With a Weber on a long smoke, you might try the snake method as shown here:    http://www.smokingmeatforums.com/t/...cks-on-the-kettle-use-the-snake-method-q-view

This will give you low temps due to having a small number of burning coals.  The lit coals will ignite the next coals in line which gives you the long burn.


----------



## bluesxman5 (Aug 7, 2014)

That snake method is very interesting. Thanks for sharing. I noticed the wood chunks in between...does it get a good smoke going?


----------



## demosthenes9 (Aug 8, 2014)

Bluesxman5 said:


> That snake method is very interesting. Thanks for sharing.

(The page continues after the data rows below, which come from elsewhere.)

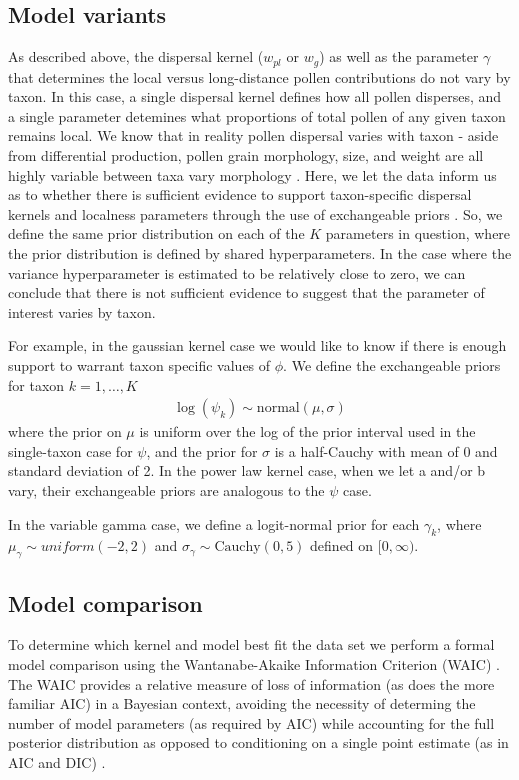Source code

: \documentclass[12pt]{article}
\begin{document}
\subsection{Model variants}

As described above, the dispersal kernel ($w_{pl}$ or $w_g$) as well
as the parameter $\gamma$ that determines the local versus
long-distance pollen contributions do not vary by taxon. In this case,
a single dispersal kernel defines how all pollen disperses, and a
single parameter detemines what proportions of total pollen of any
given taxon remains local. We know that in reality pollen dispersal
varies with taxon - aside from differential production, pollen grain
morphology, size, and weight are all highly variable between taxa vary
morphology \cite{XXX}. Here, we let the data inform us as to whether
there is sufficient evidence to support taxon-specific dispersal
kernels and localness parameters through the use of exchangeable
priors \cite{XXX}. So, we define the same prior distribution on each of the $K$
parameters in question, where the prior distribution is defined by
shared hyperparameters. In the case where the variance hyperparameter
is estimated to be relatively close to zero, we can conclude that
there is not sufficient evidence to suggest that the parameter of
interest varies by taxon.

For example, in the gaussian kernel case we would like to know
if there is enough support to warrant taxon specific values of
$\phi$. We define the exchangeable priors for taxon $k=1, \ldots, K$
\begin{align}
\log(\psi_k) \sim \text{normal}( \mu, \sigma)
\end{align}
where the prior on $\mu$ is uniform over the log of the prior interval
used in the single-taxon case for $\psi$, and the prior for $\sigma$
is a half-Cauchy with mean of 0 and standard deviation of 2. In the
power law kernel case, when we let a and/or b vary, their exchangeable
priors are analogous to the $\psi$ case.

In the variable gamma case, we define a logit-normal prior for each
$\gamma_k$, where $\mu_{\gamma} \sim uniform(-2, 2)$ and $\sigma_{\gamma}
\sim \text{Cauchy}(0,5)$ defined on $[0,\infty)$.

\subsection{Model comparison}

To determine which kernel and model best fit the data set we perform a
formal model comparison using the Wantanabe-Akaike Information
Criterion (WAIC) \cite{XXX}. The WAIC provides a relative measure of
loss of information (as does the more familiar AIC) in a Bayesian
context, avoiding the necessity of determing the number of model
parameters (as required by AIC) while accounting for the full
posterior distribution as opposed to conditioning on a single point
estimate (as in AIC and DIC) \cite{XXX}. 
\end{document}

I noticed the wood chunks in between...does it get a good smoke going?


You're welcome.

Yep, smokes just fine.   You can experiment with it to nail down how much smoke you want.  More chunks obviously equals more smoke.    The length of the snake determines how long it will burn.  The width and/or height helps determine how hot the cook will be.


----------



## cinderhillbilly (Aug 24, 2014)

I also smoke with a weber kettle grill. I find by using the lower air control I can regulate the temp a lot more effectively. Mine did not come with a built in thermometer I drilled a hole in the lid and installed one.  I some what use the snake method as well but I add my chips and charcoal through out the smoke. I'm scared to take the plunge on a "real" smoker because all my food is turning out so great


----------



## vmastros (Aug 24, 2014)

cinderhillbilly said:


> I also smoke with a weber kettle grill. I find by using the lower air control I can regulate the temp a lot more effectively. Mine did not come with a built in thermometer I drilled a hole in the lid and installed one.  I some what use the snake method as well but I add my chips and charcoal through out the smoke. I'm scared to take the plunge on a "real" smoker because all my food is turning out so great



Stick with what you have if it works for you. The grass is not always greener. I'm sure you have noted all the people on here that are searching for the holy grail; you have it, something you like.


----------



## knifebld (Aug 25, 2014)

Its true that you can't go by temps alone and practice is the best way to learn. For myself the process is quite easy...prep, smoke at 225, foil at an IT of 155-165, and begin checking with a toothpick at an IT of 190-195...choosing when to pull it off IMHO is the most challenging part...too early and it will be cardboard...too late and you will have some fine pulled beef.

Fun part is learning! Be careful of the toothpick technique cause it doesn't really go through the brisket like 'butter'...there is a tad more resistance then that. :) But I'm sure after a few more tries you'll figure out a method that works for you!

Cheers.


----------